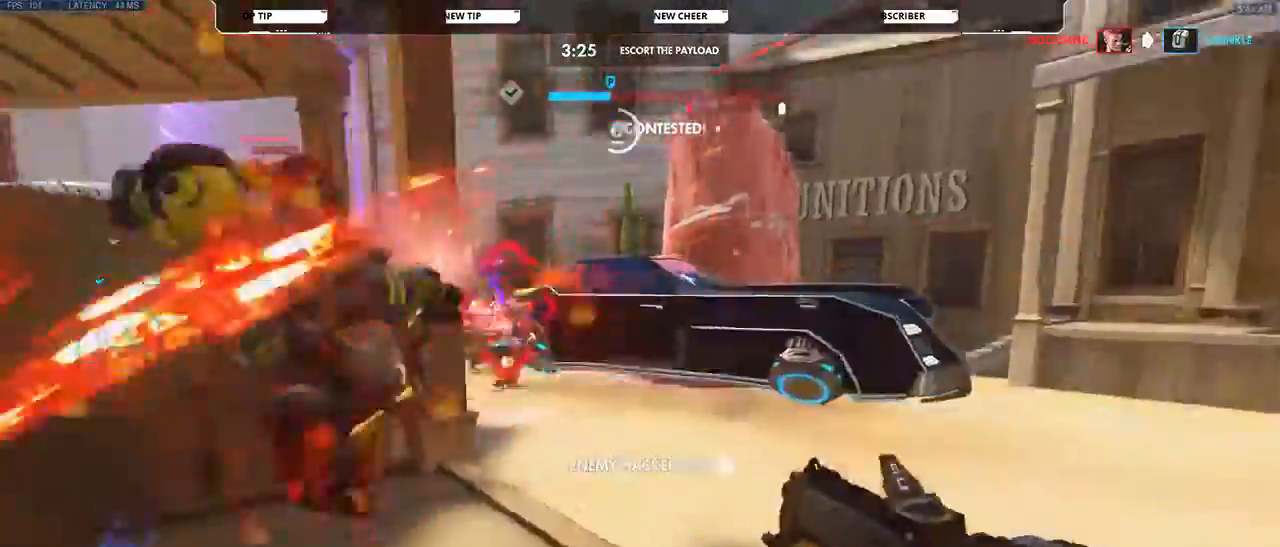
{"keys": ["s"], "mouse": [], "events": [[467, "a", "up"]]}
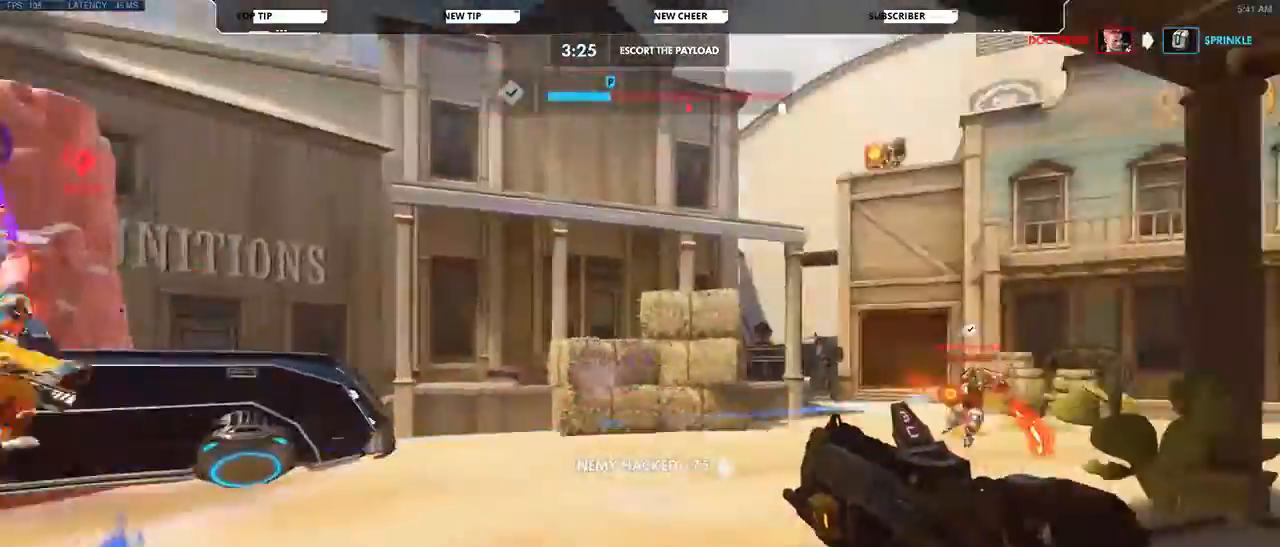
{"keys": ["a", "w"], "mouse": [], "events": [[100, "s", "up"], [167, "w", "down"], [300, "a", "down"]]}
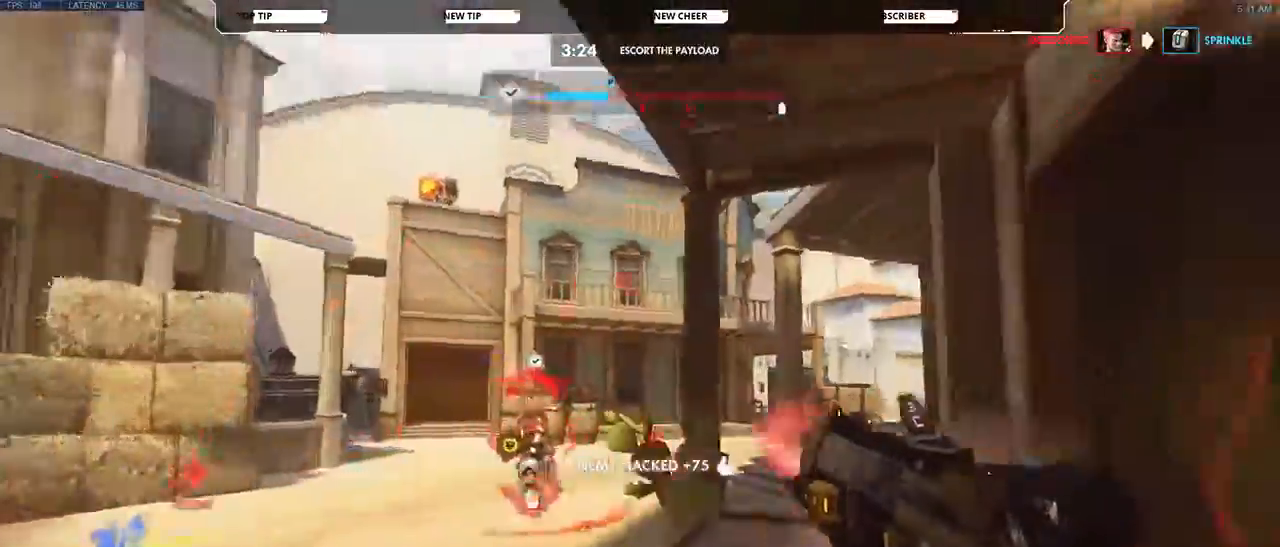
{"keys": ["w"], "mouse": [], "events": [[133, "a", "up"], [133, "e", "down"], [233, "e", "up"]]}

What is required:
Nothing but the pictures may be dropped; restate the material word for word.

Answer section:
{"keys": ["s"], "mouse": [], "events": [[467, "a", "up"]]}
{"keys": ["a", "w"], "mouse": [], "events": [[100, "s", "up"], [167, "w", "down"], [300, "a", "down"]]}
{"keys": ["w"], "mouse": [], "events": [[133, "a", "up"], [133, "e", "down"], [233, "e", "up"]]}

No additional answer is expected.